Martinez formerly earned just $12.35 an hour as a general manager for a locally owned chain of sandwich shops. He tried to persuade the owner to advance him to a higher-paying position with greater responsibility but only got the runaround.

He despaired of getting ahead until his brother-in-law, who already had a job at Bridgestone, suggested that he try to hire on there as well.

Martinez started at the plant weeks later. And although he never before worked in a manufacturing environment, he quickly found himself succeeding with the help of a strong union and supportive co-workers.

Then he and his wife, Amanda, decided to take the next step and buy a home—a symbol of independence and prosperity and a means for building additional wealth.

“We were just ready to start investing in ourselves and our future,” Martinez said. “It was my wife who gave me the push. She was like, ‘We can do this now. You make enough money.’”  

“It felt really good to have something to call mine, especially when it was off the sweat of my own brow,” Martinez explained.

As the years went by, the couple realized that they wanted more square footage under roof and less land to maintain.

They recently sold their place in the country and closed on a bigger house that sits on half an acre, near downtown McMinnville, Tenn.

Martinez credited his union wages with enabling them to surmount the skyrocketing prices, surging interest rates and higher insurance costs now shutting millions of others out of the housing market.

By delivering good pay, unions also help workers steer clear of traps that can beguile those trying to get ahead without sufficient resources.

About 20 years ago, for example, large numbers of Americans desperate to own their own homes fell victim to predatory lending practices that left them broken, destitute and homeless.

“It really didn’t affect us because I had a good union job,” recalled Noah Cope, a USW member at what was then the BP-Husky refinery in Toledo, Ohio.

He and his wife bought their first house in 2008, the high point of the crisis, without over-extending themselves. While a solid income proved crucial to navigating the difficult period, he said, so did the larger sense of security provided by his USW contract and the mettle he forged as a union member.

“When you get to that stage, you’re not far from having the courage to make such a major commitment, the confidence that you’ll have the resources to maintain your asset, and the dignity to believe that you’re worthy of the dream of so many becoming the reality for you,” he explained. “The money is just the foundation.”  

The couple eventually sold that home and lived in Nevada and Michigan before returning to Toledo, where Cope, still a USW member, works at Cleveland-Cliffs.

He emphasized that renting, which he’s done at various points, will always be the preferred option for some families. But he said it isn’t fair—or good for the country—to deny large numbers of Americans a path to buy homes when they want them.

“It’s keeping people subservient,” he said. “When you push that out of reach for people, it marginalizes them. It affects the quality of life for them.”

The uber-rich fuel the current housing crunch by buying homes just to resell them.

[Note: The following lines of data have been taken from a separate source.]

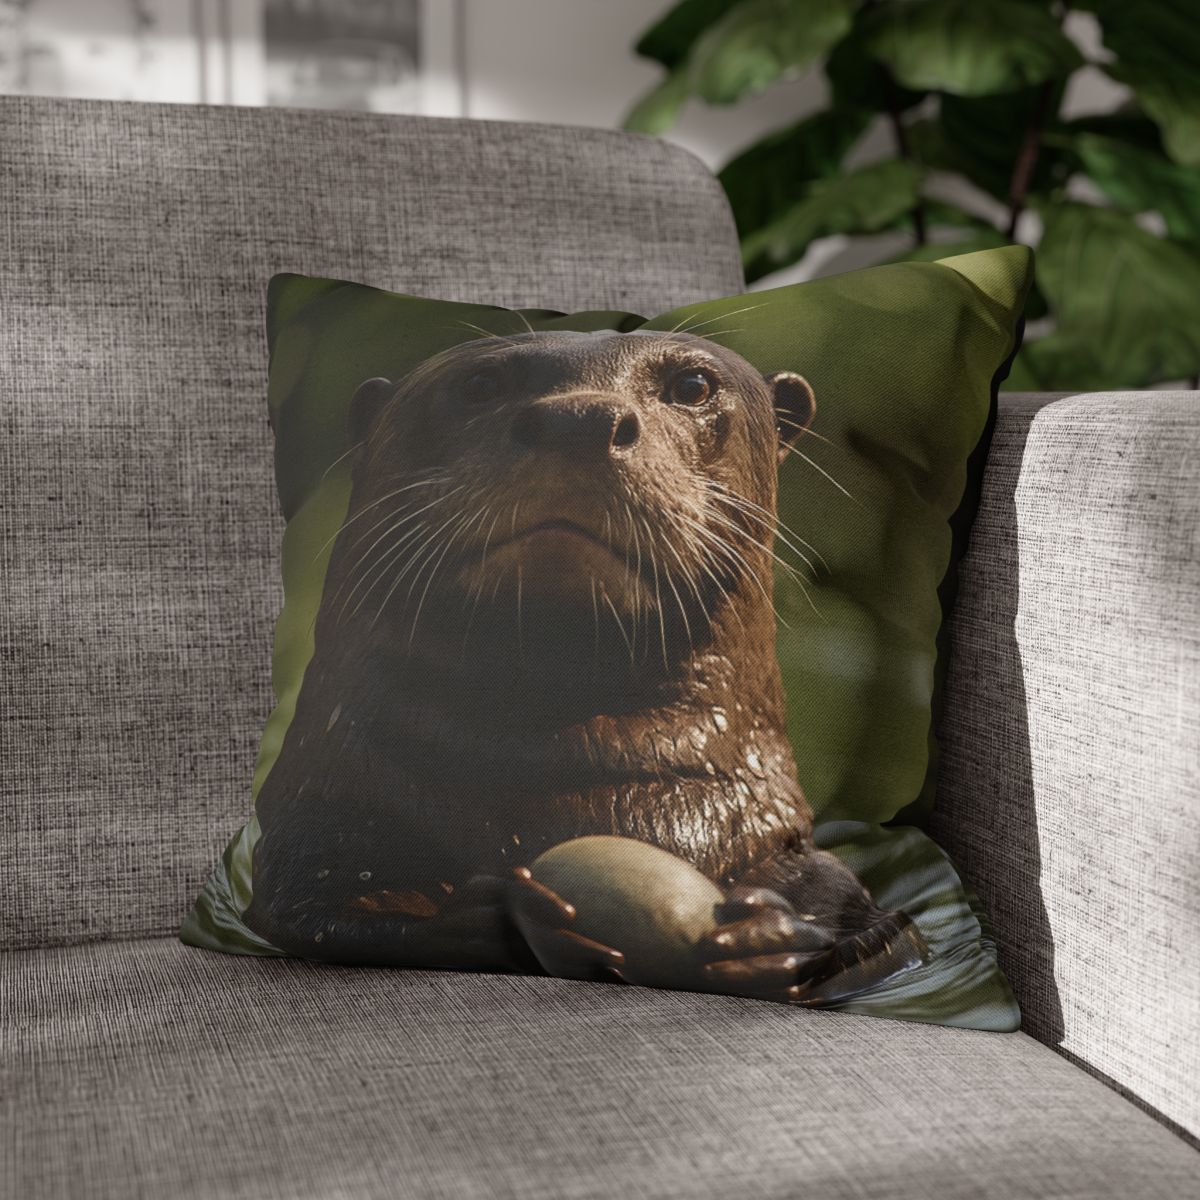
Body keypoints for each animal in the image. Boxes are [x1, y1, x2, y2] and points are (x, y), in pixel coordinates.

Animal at [245, 329, 926, 1004]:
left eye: (692, 385)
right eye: (481, 384)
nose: (580, 419)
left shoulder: (797, 857)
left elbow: (875, 933)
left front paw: (768, 936)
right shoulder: (318, 825)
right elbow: (320, 912)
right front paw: (495, 916)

Homes are toys, one more means of accumulating piles of money, for them.

But this ugly profiteering needlessly drives up prices for everyone else, especially in places like McMinnville and other parts of Middle Tennessee already growing in popularity.

“I wish that more people could afford to be homeowners,” Martinez said. “I really do. There are a lot of people living paycheck to paycheck. It’s a vicious cycle. My heart aches for them. I was there before I got to Bridgestone.”